--- Study questions ---
A – In the text on Minnesota unemployment benefits, which agency oversees the administration of unemployment compensation benefits?
B – Retype the text on Minnesota unemployment benefits word for word, from "There has been" up to and including "with these measures.".

--- Selected text ---
One obstacle that occasionally trips up applicants for unemployment compensation benefits is the obligation that they are “actively seeking suitable employment,” as required by Minn. Stat. § 268.085, subd. 1(4).  The phrase “actively seeking” is defined as “being ready, willing, and able” to accept suitable employment, applies to all claimants regardless of the reason for separation from employment:  layoff, discharge, or quit.

There has been a tendency on the part of the administrative agency that oversees the administration of the unemployment compensation benefits, the Department of Employment & Economic Development (DEED), as well as the courts, to interpret this provision relatively strictly in claims brought by jobless Minnesotans.  A trio of recent cases decided by the Minnesota Court of Appeals, which hears appeals from DEED, underscores the importance of applicants for benefits complying with these measures.

  • In Bennett v. Castle Kitchen Corp., 2014 WL 2178834 (Minn. Ct. App. May 27, 2014) (unpublished).  An employee was not eligible for benefits because she spent only 1 – 4 hours per week searching for other work, which the Court deemed insufficient to satisfy the statutory burden. 
  • In Dunn v. Caremate Home Health Care,  2014 WL 3021581 (Minn. Ct. App. July 7, 2014) (unpublished), an employee was denied unemployment benefits because she refused to take on 10 hours of work provided by her employer while she was on her part-time leave of absence to care for an injured family member. 
  • But in Haub v. DEED, 2014 WL 2565698 (Minn. Ct. App. June 9, 2014) (unpublished), an employee prevailed on a claim brought for unemployment benefits, despite an initial denial by an Unemployment Law Judge (ULJ) with DEED. The appellate court reversed the decision on grounds that the employee maintained “well documented records,” showing her job search efforts, which were consistent with a DEED approved work search plan. 

These three cases illustrate some key considerations for employees who seek unemployment compensation benefits: 

  • First, an employee should try to develop and stick to a work-search plan, which can be formulated with the assistance of DEED personnel;
  • An employee should keep good track of job search efforts, preferably with documentation, showing jobs available; applications, telephone calls, internet searches, and actual job interviews, among other matters.  Putting together some type of coherent chronological timeline can be useful, too.
  • When declining a job offer, an employee should be able to show the reasons for refusing the position, which may include unfavorable terms and conditions of employment, deviation from existing job skills, or remote distance from residence, among other factors. 
  • Following these steps can help an unemployed individual obtain unemployment compensation benefits and fend off claims that they are not “available” for suitable employment.

--- The data ---
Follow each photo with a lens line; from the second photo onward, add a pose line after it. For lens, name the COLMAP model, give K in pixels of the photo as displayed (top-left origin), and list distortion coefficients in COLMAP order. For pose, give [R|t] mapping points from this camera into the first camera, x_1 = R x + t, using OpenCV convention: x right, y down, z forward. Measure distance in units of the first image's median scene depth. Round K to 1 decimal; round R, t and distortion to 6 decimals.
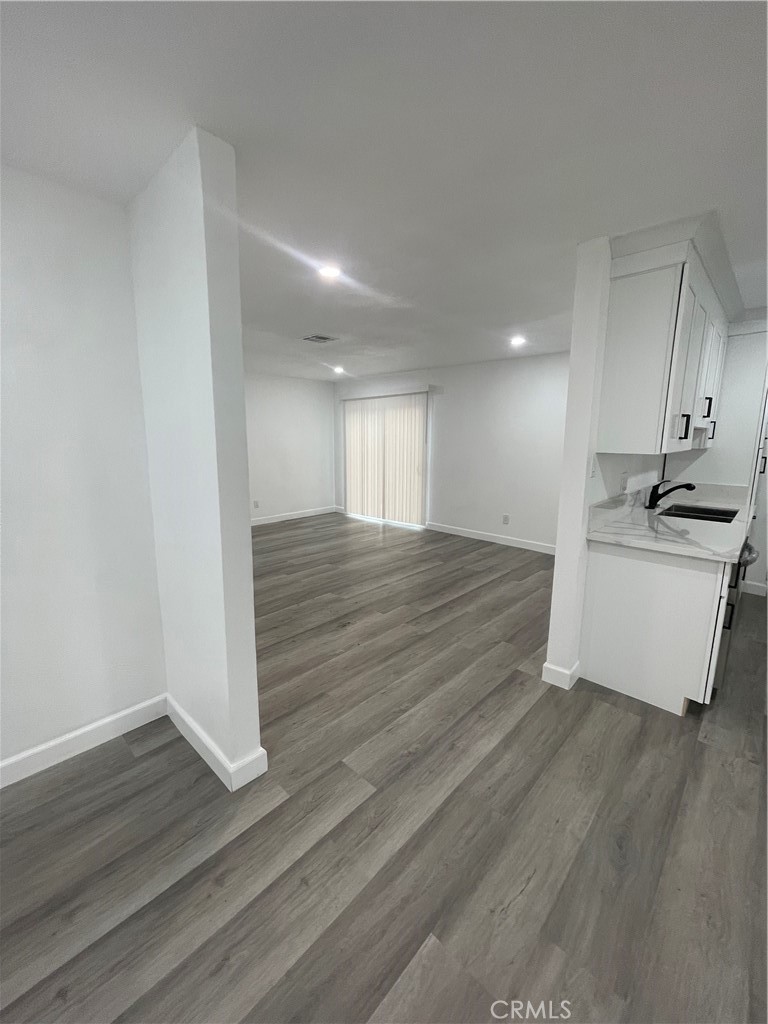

--- Answers to the problems ---
A – The Department of Employment & Economic Development (DEED).

B –
There has been a tendency on the part of the administrative agency that oversees the administration of the unemployment compensation benefits, the Department of Employment & Economic Development (DEED), as well as the courts, to interpret this provision relatively strictly in claims brought by jobless Minnesotans.  A trio of recent cases decided by the Minnesota Court of Appeals, which hears appeals from DEED, underscores the importance of applicants for benefits complying with these measures.